È una storia d’estate ed è sin troppo facile prevedere che con settembre e la legge di bilancio delle polemiche agostane su Ius soli e Ius scholae resterà il nulla.

Litigare sullo “Ius” è solo un modo particolarmente efficace per innalzare la propria bandiera.

Se invoco lo Ius soli, sono di sinistra, progressista, amico dell’immigrato. Forse un po’ comunista. Se propongo lo Ius scholae, sono alternativamente un progressista non troppo progredito o un moderato che flirta con i progressisti.

Posto che di immigrati regolari ne avremo sempre più bisogno – ripetiamo: immigrati e regolari, secondo i decreti flussi che i governi “legge e ordine” hanno costantemente aumentato nei numeri, comunque del tutto insufficienti alla domanda del Paese – darsi del “comunista” e del “fascista” sullo “Ius fate un po’ voi” è ridicolo.

Non è da comunisti propugnare lo Ius soli, ma semplicemente da gente che non si è accorta che siamo cittadini europei. Dovessimo varare norme di concessione della cittadinanza in beata solitudine nel consesso dei 27 e ignorando gli effetti sui nostri concittadini, saremmo degli irresponsabili. Vanesi, più che comunisti.

Quanto allo Ius scholae, la normativa italiana prevede già una corsia preferenziale per chi abbia frequentato le nostre scuole, nascendo in Italia. Una politica evoluta e responsabile discute – anche animatamente, per carità – dei dettagli, dei particolari e di come le norme fanno il proprio lavoro per aiutare ragazze e ragazzi che sono italiani da ogni punto di vista.

Facciamo un esempio in atmosfera post olimpica: è paradossale il caso dei ragazzi italianissimi per formazione scolastica ma privi di passaporto che gareggiano in società sportive italiane e non possono indossare l’azzurro della nazionale fino a 18 anni: si intervenga e si corregga.

Non stiamo assolutamente parlando di dettagli ma neppure di voragini. L’attuale soglia per il conseguimento della cittadinanza è fissata a 18 anni, se si sono frequentate le nostre scuole e si è nati in Italia. Le proposte più di “sinistra” ipotizzano cinque anni per la concessione del passaporto a bambini arrivati nelle nostre scuole entro il 12º anno d’età. Intuitivamente, all’atto pratico la differenza è pressoché nulla e l’unico vero fossato resta quello ideologico.

L’Italia è comunque il paese nell’Ue ad aver concesso nuove cittadinanze in maggior numero, superando quota 213.00. Al contempo, sono oltre 870.000 gli studenti con cittadinanza non italiana che frequentano le scuole da noi, di cui quasi il 70% sono nati nel nostro Paese. Italiani senza passaporto.

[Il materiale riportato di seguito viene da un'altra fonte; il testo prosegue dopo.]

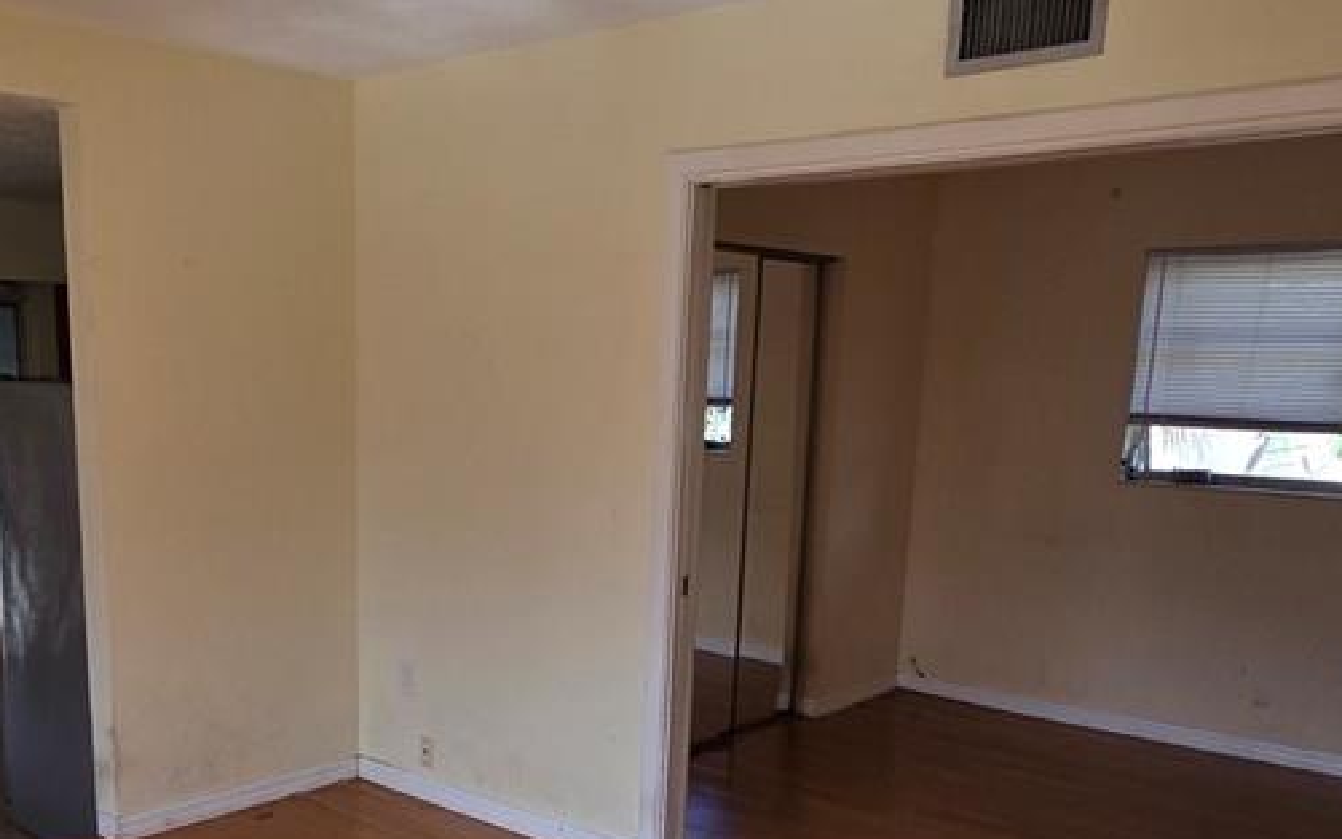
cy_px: 659
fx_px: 1207
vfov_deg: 37.1
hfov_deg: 57.1
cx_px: 471
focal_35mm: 33
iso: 50
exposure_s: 1/299
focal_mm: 2.2
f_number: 2.2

Dovremmo trovare il coraggio di dire cose un po’ scomode (ci autodenunciamo: qualcuno sul punto ci darà dei destrorsi o peggio) ma fondamentali, come la necessità di selezionare gli ingressi e andarci a cercare anche gli immigrati più qualificati. Ciò che da decenni fanno Paesi nostri concorrenti nel mondo dell’industria, della ricerca e delle nuove tecnologie.